Ida Meneghello
Diario di una spettatrice

Vita da Unicorni

“Unicorni”, il nuovo film di Michela Andreozzi, parlando di bambini e di generi affronta un tema tanto attuale quanto delicato: in che misura ognuno di noi riesce a essere sé stesso?

«In ogni famiglia c’è un membro che orienta il clima emotivo di tutti gli altri». La frase che Michela Murgia scrisse nel suo romanzo Chirù scorre nascosta nei titoli di coda. Ma è proprio in questa frase che sta il senso di Unicorni, la nuova pellicola di Michela Andreozzi, conduttrice, attrice, sceneggiatrice e regista, che ha appena inaugurato il Giffoni Film Festival 2025.

Non siamo dalle parti di Tomboy (“Maschiaccio”), il film della francese Céline Sciamma che nel 2011 affrontò, con grande sensibilità e senza scorciatoie, la questione dei giovanissimi che già in età pre-adolescenziale non accettano di essere identificati col sesso di nascita. Unicorni ci racconta la cosiddetta varianza di genere scegliendo invece un registro più leggero, favolistico fin dal titolo, con dialoghi e ritmo da fiction tv, uno stile didattico che piacerà al grande pubblico e con il prevedibile lieto fine che tutti accoglie e rassicura. Ma questo non significa che sia un film banale.

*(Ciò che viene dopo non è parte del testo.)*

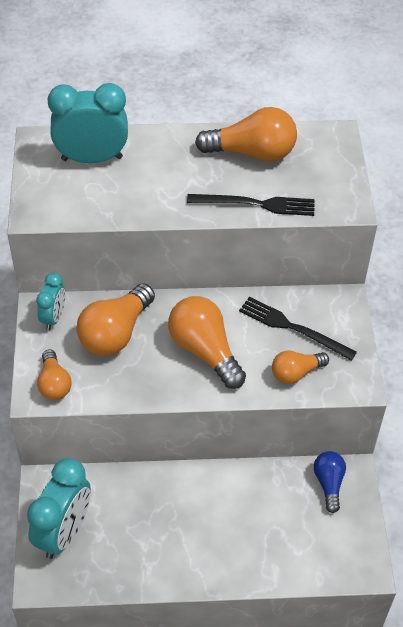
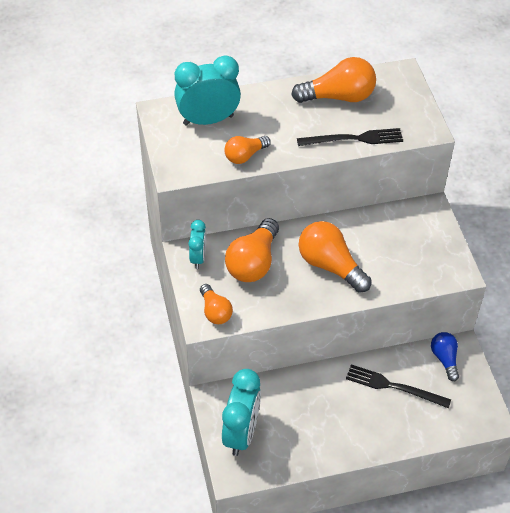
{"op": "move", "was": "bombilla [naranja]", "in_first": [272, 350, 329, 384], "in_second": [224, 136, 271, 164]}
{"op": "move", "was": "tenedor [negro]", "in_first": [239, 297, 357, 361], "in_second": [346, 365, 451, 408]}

L’unicorno, com’è noto, è quella creatura favolosa col corpo di cavallo e un solo corno al centro della fronte, dotata secondo le leggende di poteri taumaturgici e ampiamente presente in letteratura, da Murakami fino alla saga di Harry Potter. Lady Gaga ha un unicorno tatuato sulla coscia perché oggi è un meme tra i più diffusi della comunità lgbt+. Ed è proprio per questa valenza che la pellicola si intitola così. Protagonista è Blu (l’esordiente Daniele Scardini), nato maschio ma già deciso a scardinare gli stereotipi dell’identità sessuale, lo incontriamo a nove anni quando adora vestirsi da femmina (ma può farlo solo in casa) e nella recita di scuola vuole essere a tutti i costi la Sirenetta. Sarà questo desiderio a far saltare gli equilibri precari di ciò che è permesso fuori dalle mura domestiche e ciò che non lo è.

La dolcezza del bambino e la chiarezza con cui comunica agli adulti una scelta per lui già compiuta sono disarmanti: “Io voglio essere… io”, dice semplicemente a papà Lucio (Edoardo Pesce), conduttore radiofonico ottimista e di sinistra, in ansia per quel figlio vulnerabile che lui vuole proteggere dall’incomprensione e dall’ostilità del mondo. Incomprensione incarnata dal suo amico Stefano (il sempre bravo Lino Musella) che rappresenta il polo dialettico opposto a Lucio e a sua moglie Elena (Valentina Lodovini) e spara sentenze tipo “questi ragazzi vengono su confusi”, “la famiglia è in via di estinzione”, “dovremmo organizzare qualcosa coi ragazzi, ogni tanto serve una bella adunata di testosteroni!”. Non si tratta di una schematizzazione eccessiva: la sceneggiatura sulla quale la regista ha lavorato per ben sette anni racconta purtroppo il mainstream di un paese, il nostro, su una questione molto delicata.

Per tentare di risolvere il dilemma tra lasciare che il figlio esprima se stesso o cedere alla prepotenza del giudizio altrui, Lucio ed Elena entrano nel gruppo dei Genitori Unicorni dove, attraverso il confronto guidato dalla psicologa interpretata dalla stessa regista, si rivela ben presto l’ipocrisia inconsapevole degli adulti, anche di quelli più aperti, verso i bambini che esplorano senza pregiudizi i confini della propria identità sessuale. Le scene che riguardano il gruppo sono certamente un valore aggiunto originale della pellicola, anche se la sceneggiatura concede forse troppo spazio ai momenti “strappalacrime” (quando arrivano i monologhi dei genitori che dicono ai figli ciò non hanno mai detto).

«Nel mondo del cinema italiano e nel nostro paese nessuno sembra voler affrontare il tema della varianza di genere», ha dichiarato la regista. «Con questo film volevo che questi bambini avessero una voce, soprattutto in un momento storico in cui le persone non binarie sono spesso rifiutate e messe in pericolo».

Finalmente felice nel costume della Sirenetta, Blu ride e balla coi suoi capelli lunghissimi e fluttuanti da cui spuntano le orecchie da piccolo elfo e allo spettatore non resta che arrendersi. Unicorni pone alcune domande: non ai bambini che spesso hanno idee molto più chiare degli adulti, ma a noi che li guardiamo e continuiamo a chiederci, anche ora che siamo grandi da un pezzo, fino a che punto ci siamo concessi di essere davvero noi stessi.